高病原性鳥インフルエンザウイルス(H5N1)について
トリからヒトへ ポイントは受容体の違いだった
なぜトリからヒトへと感染するかについては、近年ヒトの上気道にはヒト型ウイルスの受容体(シアル酸のα2-6結合)のみが存在しますが、肺胞ではトリ型ウイルスの受容体(シアル酸のα2-3結合)も存在することが明らかになりました。
よって死んだニワトリから濃厚なウイルスを吸い込むと、一部は直接肺に到達し、重症化すると理解できます。
しかし、上気道では増殖できないため、飛沫として排出されにくく、ヒトの間で飛沫感染が起こりにくいと推定されています。養鶏場で感染が確認された場合、ニワトリを全て処分するのは、自然界でヒトへの順化を排除するための最良の処置と判断されているためです。
インフルエンザウイルスの遺伝子交雑、点突然変異等によるヒトへの馴化、高病原性化を食い止める研究は人類の課題でもあります。
一般的にインフルエンザウイルスはヒトでは上・下気道粘膜の線毛円柱上皮細胞、トリでは腸管で増殖し、体内(血液中)では増殖(ウイルス血症:Viremia)しません。

提示データ
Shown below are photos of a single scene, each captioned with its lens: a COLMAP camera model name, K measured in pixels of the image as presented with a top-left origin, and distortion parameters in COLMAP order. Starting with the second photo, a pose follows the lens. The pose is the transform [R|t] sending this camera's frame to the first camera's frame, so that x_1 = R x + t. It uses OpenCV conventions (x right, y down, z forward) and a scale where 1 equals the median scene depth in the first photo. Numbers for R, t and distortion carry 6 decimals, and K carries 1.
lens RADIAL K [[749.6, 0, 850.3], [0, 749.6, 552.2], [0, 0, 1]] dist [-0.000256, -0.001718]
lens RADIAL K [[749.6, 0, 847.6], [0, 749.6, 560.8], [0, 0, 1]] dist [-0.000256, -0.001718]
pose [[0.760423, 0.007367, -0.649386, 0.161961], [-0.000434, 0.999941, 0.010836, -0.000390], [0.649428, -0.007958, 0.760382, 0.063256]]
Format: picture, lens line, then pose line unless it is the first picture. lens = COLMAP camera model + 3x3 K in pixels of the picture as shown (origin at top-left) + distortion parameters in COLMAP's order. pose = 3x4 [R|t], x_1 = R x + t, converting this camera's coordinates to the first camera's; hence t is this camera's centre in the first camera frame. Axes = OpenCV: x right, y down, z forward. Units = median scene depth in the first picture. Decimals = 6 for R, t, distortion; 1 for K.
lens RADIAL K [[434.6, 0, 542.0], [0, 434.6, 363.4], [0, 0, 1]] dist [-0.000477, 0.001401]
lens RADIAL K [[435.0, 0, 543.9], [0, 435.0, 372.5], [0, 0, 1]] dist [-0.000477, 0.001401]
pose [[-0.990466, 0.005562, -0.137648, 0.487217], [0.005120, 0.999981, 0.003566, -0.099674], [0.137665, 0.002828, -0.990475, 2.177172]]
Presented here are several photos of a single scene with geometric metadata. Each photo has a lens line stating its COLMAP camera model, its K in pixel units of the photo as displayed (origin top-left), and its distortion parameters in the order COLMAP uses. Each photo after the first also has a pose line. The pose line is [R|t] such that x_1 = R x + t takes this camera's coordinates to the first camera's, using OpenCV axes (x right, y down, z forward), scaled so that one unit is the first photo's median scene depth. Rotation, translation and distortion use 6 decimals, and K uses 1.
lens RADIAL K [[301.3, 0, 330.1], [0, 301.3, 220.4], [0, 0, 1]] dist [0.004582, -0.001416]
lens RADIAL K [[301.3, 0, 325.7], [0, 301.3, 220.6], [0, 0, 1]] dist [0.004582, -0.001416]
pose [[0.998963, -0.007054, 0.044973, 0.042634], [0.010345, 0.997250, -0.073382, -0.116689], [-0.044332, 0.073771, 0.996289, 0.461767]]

資料を読む
A: 鳥インフルエンザの文章によると、ヒトの上気道に存在する受容体は何か。
B: 鳥インフルエンザの文章から、「よって死んだニワトリから濃厚」で始まり「究は人類の課題でもあります。」で終わる部分を一字も変えずに返せ。
C: 鳥インフルエンザの文章を、最後の文の後から書き継げ。
行の内容は本文とは関係がない。

解答
A: ヒト型ウイルスの受容体(シアル酸のα2-6結合)のみが存在する。

B:
よって死んだニワトリから濃厚なウイルスを吸い込むと、一部は直接肺に到達し、重症化すると理解できます。
しかし、上気道では増殖できないため、飛沫として排出されにくく、ヒトの間で飛沫感染が起こりにくいと推定されています。養鶏場で感染が確認された場合、ニワトリを全て処分するのは、自然界でヒトへの順化を排除するための最良の処置と判断されているためです。
インフルエンザウイルスの遺伝子交雑、点突然変異等によるヒトへの馴化、高病原性化を食い止める研究は人類の課題でもあります。

C:
子どもが感染しやすい脳症の場合においても、ウイルス血症は起こらず、脳内でウイルスは検出されないことから、強烈な炎症反応(サイトカインストーム)によるサイトカイン病とも言われています。
インフルエンザは飛沫感染(感染者から1~2mが感染拡大範囲)で感染力が極めて強いため、医療環境では厳密な感染管理が要求されています。
医療福祉現場でのインフルエンザ感染症対策は、他の感染症対策を講ずる上で最もよい教材と言われております。
現在、話題になっている新型の高病原性鳥インフルエンザウイルス(H5Nl)は、中国(香港を含む)、ベトナム、タイ、インドネシアではトリから濃厚感染して2003~2007年1月末までに270人が感染し、164人が死亡しています。
また、近年ではヒトからヒトへの感染は見受けられ、流行した場合には6,200万人以上の死者がでると推定されています。